Many of us went through the D.A.R.E. (Drug Abuse Resistance Education) Program in middle school or junior high school; a program developed to help promote healthy living and beneficial lifestyle choices. This program was first founded in 1983 and has since served as a useful tool in preventative education when it comes to drug use, alcohol use, gang involvement, and other forms of violence. Still, many of us chalk the program up to a mandatory part of middle school – not something we will need to refer to in our adult lives. The message is simple and straightforward – don’t do drugs.
This may seem like an easy concept to grasp. However, as we get older and we begin experiencing more of life, we might come to find that the tools we learned early on come in handy more often than we initially expected. The truth is that peer pressure is a very real issue, and it is not one that will resolve as soon as you graduate high school. Throughout your entire life – no matter who you are, where you live or what you do – you will be offered chemical substances from time to time. What do you say when someone offers you drugs?
Being Offered Drugs in Addiction Recovery
When someone offers you a chemical substance of any kind, the most important thing to communicate is that you are not interested – not now, not ever. Saying something like, “Not right now,” or, “Maybe later,” could send mixed messages, and it could result in the same person asking you a second time. Here are some examples of firm responses:
- No thank you, I’m clean and sober.
- I do not do drugs – addiction runs in my family, so I stay away entirely.
- I do not do well when I use substances; believe me, you don’t want to see me like that!
- Oh, I’ve done my fair share – drugs don’t agree with me. Thanks anyways.
- I have struggled with a drug problem in the past, so I completely abstain.
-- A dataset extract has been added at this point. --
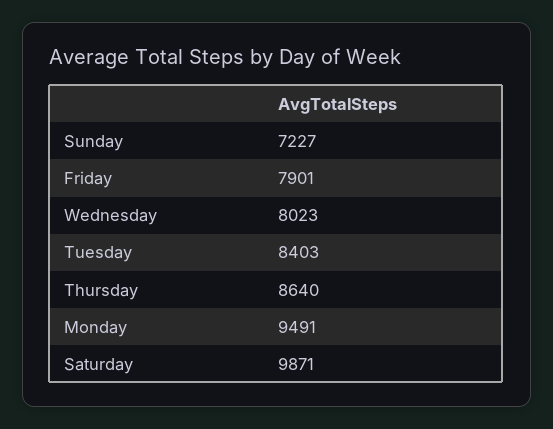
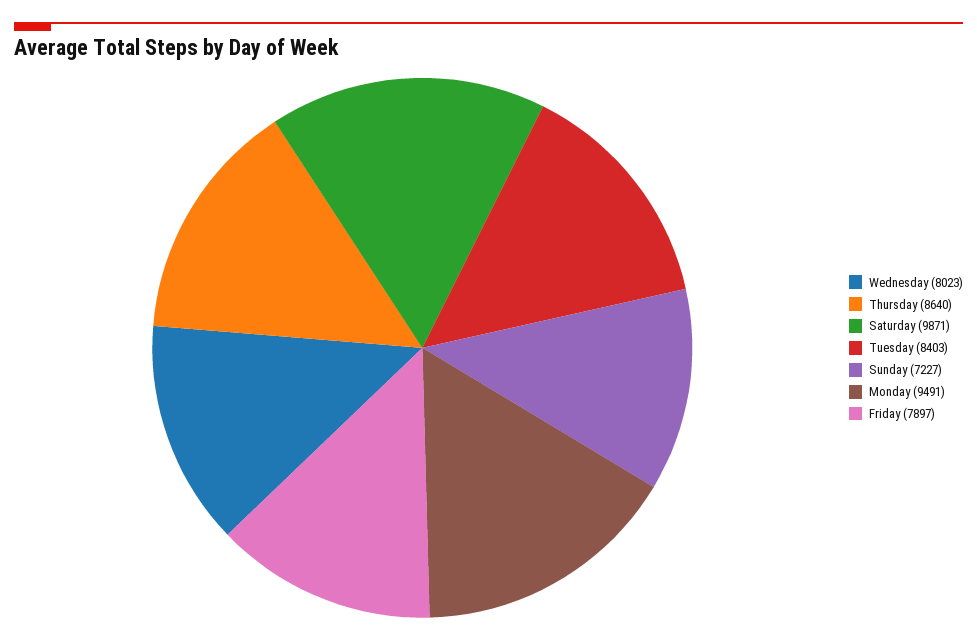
Friday: 7901 -> 7897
It is important that you immediately set a personal boundary that you will be able to stick to. This is part of relapse prevention, and it is a skill you will learn while you’re inpatient addiction treatment. While in treatment your counselor or therapist will help you figure out viable responses in case you should ever find yourself in a precarious situation. This way you will be prepared for the situation and you will already know exactly how to respond if and when someone offers you a mood or mind-altering substance.
Another important thing to consider is who you are hanging around with. Are you spending a lot of time with people who regularly offer you chemical substances? If so… why? Are you spending time with people who were in recovery with you and who recently relapsed? In early recovery (and throughout the entire recovery process) you should be trying to surround yourself with other like-minded people who have ample recovery under their belts and who take sobriety seriously. You are the company you keep!
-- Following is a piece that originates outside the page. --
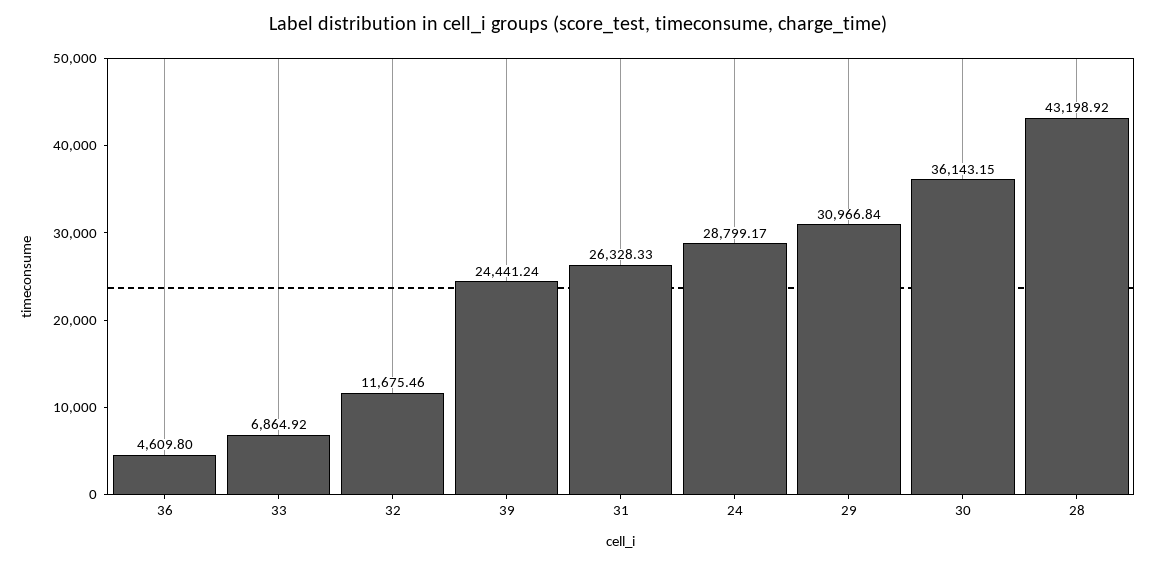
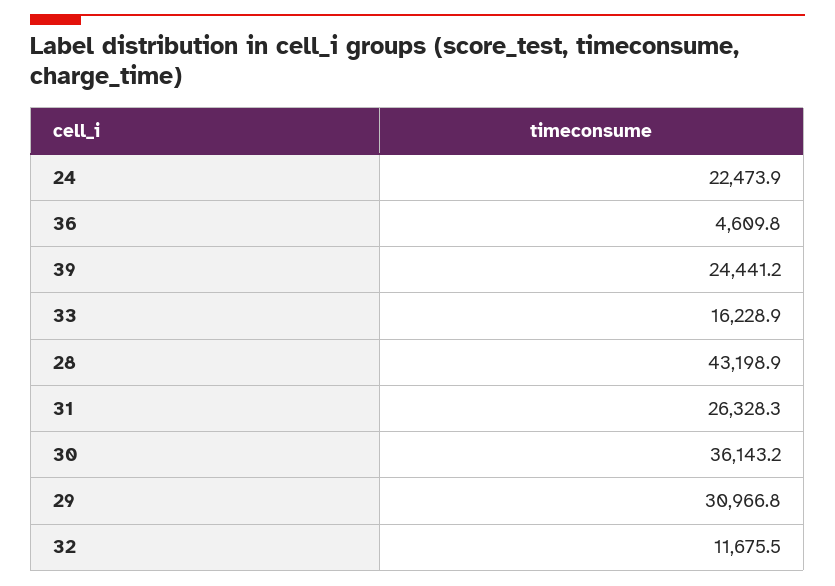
33: 6864.92 -> 16228.9
24: 28799.17 -> 22473.9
Learning to Say “No” When it Comes to Drugs
At Recreate Life Counseling, we teach every one of our clients the tools they will need to stay sober for years to come, including the ability to set and maintain healthy personal boundaries. Learning to say “no” is a crucial part of recovery and doing so is a skill that must be learned. Those who have struggled with drug addiction are prone to saying “yes” to chemical substances – of course, this habit needs to change for long-term recovery to be achieved. To learn more about Recreate Life Counseling, please reach out today with any questions you may have.
What are good reasons to say no to drugs?
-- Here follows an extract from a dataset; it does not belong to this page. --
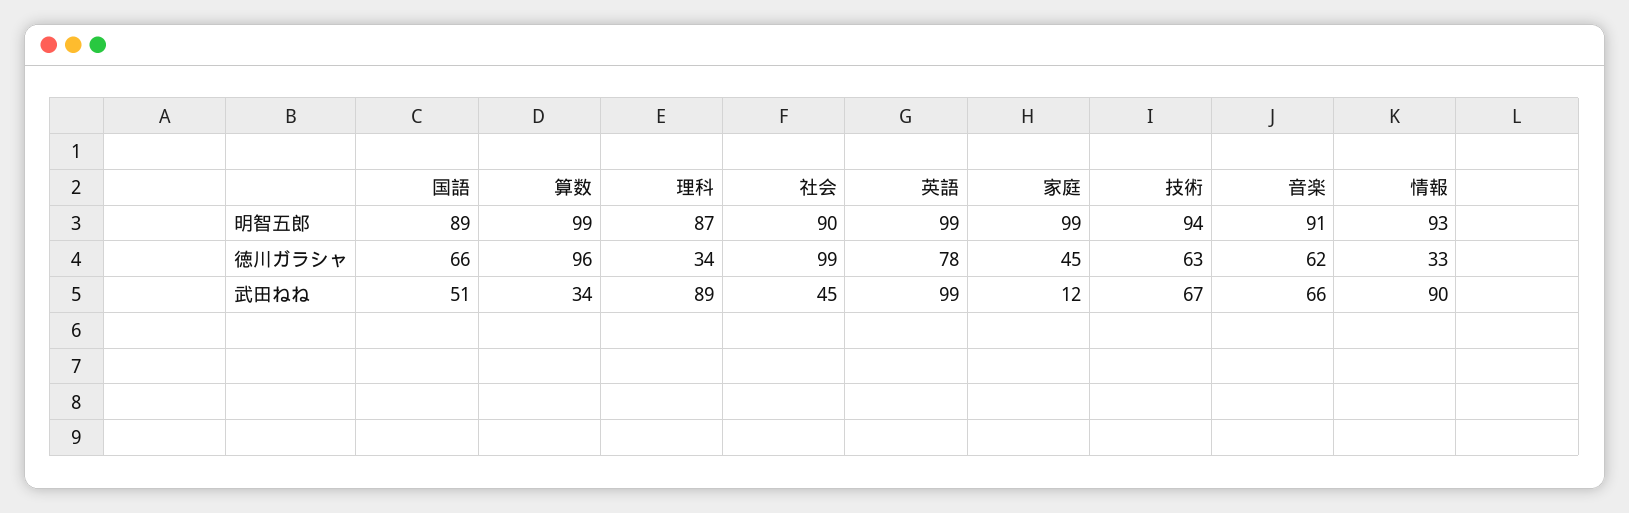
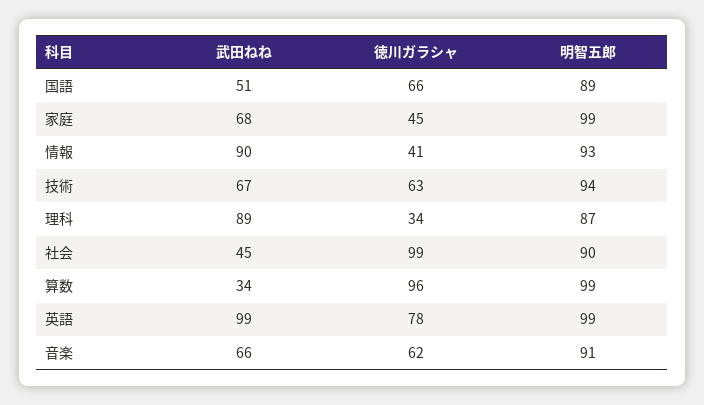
情報, 徳川ガラシャ: 33 -> 41
家庭, 武田ねね: 12 -> 68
There are numerous compelling reasons to say no to drugs. Here are some important considerations:
- Health and Well-being: Drug use can have severe physical and mental health consequences. Substance abuse can lead to addiction, organ damage, impaired cognitive function, increased risk of accidents and injuries, and a decline in overall well-being. Saying no to drugs helps protect your physical and mental health, allowing you to lead a healthier and more fulfilling life.
- Personal Fulfillment: Substance abuse can hinder personal growth and success. Drugs can negatively impact academic or professional performance, relationships, and overall life goals. By saying no to drugs, you prioritize personal development, allowing yourself to reach your full potential and pursue your aspirations.
- Legal Consequences: Drug use and possession can lead to legal issues, including criminal charges, fines, and potential incarceration. Getting involved in illegal activities can have long-lasting negative consequences on your record and limit future opportunities.
- Financial Impact: Substance abuse can be financially draining. The cost of acquiring drugs can quickly add up, leading to financial instability and difficulty meeting other essential needs. Saying no to drugs helps you avoid the financial burden associated with substance abuse.
- Relationships and Social Connections: Drug abuse can strain relationships with family, friends, and loved ones. Substance use can lead to conflicts, trust issues, and isolation. By refusing drugs, you prioritize maintaining healthy relationships and fostering positive social connections.
- Personal Freedom: Drug addiction can lead to loss of control and dependency. Saying no to drugs allows you to maintain personal autonomy and freedom, preventing substances from dictating your actions and decisions.
- Setting a Positive Example: Saying no to drugs sets a positive example for others, especially for children and younger individuals who may look up to you. By making responsible choices, you can inspire others to make healthy decisions as well.
Remember, saying no to drugs is a personal choice that aligns with your well-being and values. If you or someone you know is struggling with substance abuse, seeking professional help and support is essential. Reach out to healthcare professionals, addiction specialists, or helplines for guidance and resources.